- Fluctuat
Si Juliette Binoche est une excellente actrice, nominée pour recevoir un Oscar cette année, on peut légitimement se demander ce qui poussa les têtes pensantes et dirigeantes du cinéma américain à s'arrêter sur un tel film. A croire qu'ils n'ont regardé que la fiche technique par ailleurs prometteuse. Binoche côtoyant Deep sous l'égide du réalisateur de Gilbert Grape, voilà une réunion qui avait toutes les chances de produire un long métrage sympathique. Alors que s'est-il passé ?
Cette question, si crue soit-elle, résonne dans toutes les têtes à la vision du film. Pourquoi assistons-nous impuissants à ce qui ressemblerait à un téléfilm publicitaire pour une marque de grand chocolat ? Pire, pourquoi a-t-on voulu rendre ce film pérenne en cherchant à lui attribuer une statuette ? Bien sûr les défenseurs du Chocolat avanceront l'argument imparable de son aspect conte et légende, censé couper court à toutes les critiques.De la lourdeur de la construction narrative à la grossièreté de plans éculés, de la direction d'acteur pataude aux dialogues grotesques, chaque élément collabore à faire de ce récit un parangon du ridicule cinématographique.

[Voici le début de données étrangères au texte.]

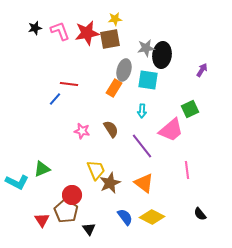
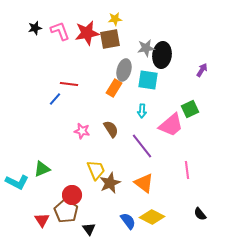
pink trapezoid: moved 5 px up
blue semicircle: moved 3 px right, 4 px down
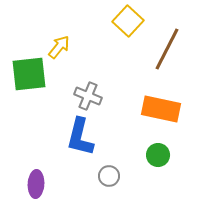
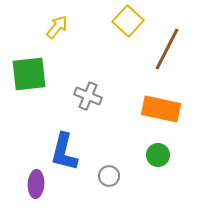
yellow arrow: moved 2 px left, 20 px up
blue L-shape: moved 16 px left, 15 px down
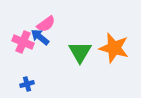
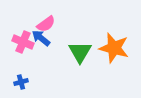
blue arrow: moved 1 px right, 1 px down
blue cross: moved 6 px left, 2 px up
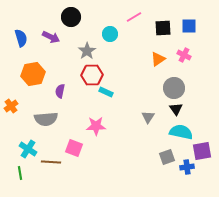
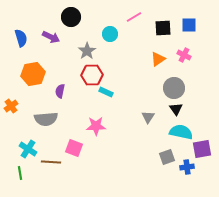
blue square: moved 1 px up
purple square: moved 2 px up
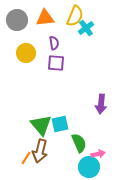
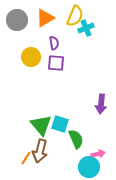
orange triangle: rotated 24 degrees counterclockwise
cyan cross: rotated 14 degrees clockwise
yellow circle: moved 5 px right, 4 px down
cyan square: rotated 30 degrees clockwise
green semicircle: moved 3 px left, 4 px up
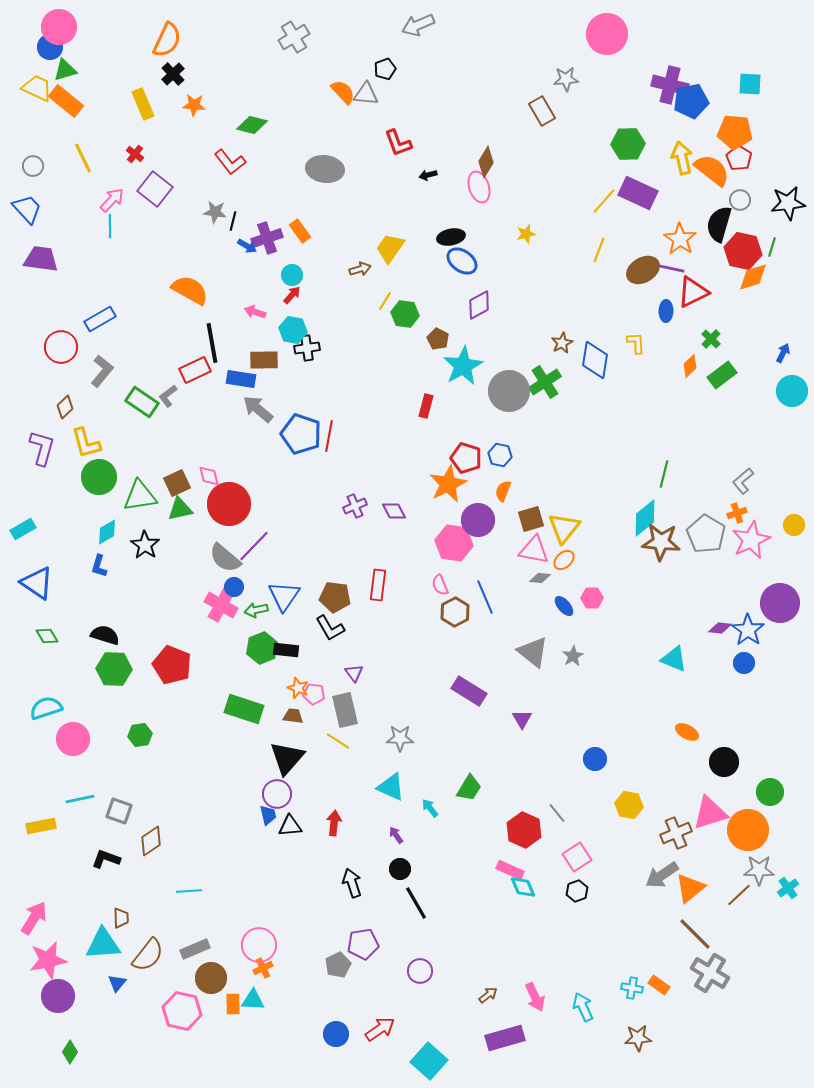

Faiseuse de chocolat, Vianne Rocher s'installe dans un village suisse au conservatisme exacerbé. Fille d'une mystérieuse aztèque voyageant par le monde pour délivrer l'humanité de ses maux grâce au chocolat, elle est présentée comme la figure de la liberté et de la révolte face aux villageois conservateurs. Son mode de vie, son savoir mystique des bienfaits de la fève de cacao employée sous diverses formes soignent chaque habitant de tous ses maux : le chocolat répare la misère sexuelle d'un couple, aide à la formation d'un autre, fait se retrouver grand-mère et petit-fils, affranchit une femme battue de ses obligations maritales... Les problèmes quels qu'ils soient finissent toujours par trouver une résolution sucrée et par se dissoudre comme par magie.Dans une esthétique publicitaire -paradoxalement généralement employée par les grandes marques de café- Lasse Hallström nous livre sans aucun complexe ses images en deux dimensions. Et toutes les scènes présentées sont immédiatement justifiées sans que le recours à de lourds flash-back ne nous soit épargné.S'il nous fallait maintenant répondre à notre question clé, on pourrait effectivement défendre la prestation de Binoche. Celle-ci est des plus efficace et insert un peu de vie à toute cette rigidité cinématographique, à tel point que si elle n'avait pas été là on aurait déjà quitté la salle sans remords. Sa présence sublime parfois quelques éléments du film, sans en faire pour autant un film d'actrice. Si trop souvent, le film verse dans un développement manichéen, digne de la grande philosophie de comptoir, l'actrice se permet tout de même d'exceller dans son art et de nous livrer une émotion fragile, quand bien même le film ne justifiait pas tant d'efforts. Ceci ne fait pas du Chocolat un film d'acteur, il n'aurait pu l'être car l'ensemble du scénario, trop complexe, ne laisse pas suffisamment de place à l'émotion pure. Sans même évoquer le grossier Johnny Deep, on regrette amèrement que ce film emploie des artistes brillants à de telles fadaises. Espérons qu'il ne s'agit là que d'un énième accident dans leurs carrières respectives aux accents par ailleurs admirables.Le Chocolat
De Lasse Hallström
Avec Juliette Binoche, Johnny Deep, Victoire Thivise
Royaume Uni/Etats Unis, 2001, 121 min.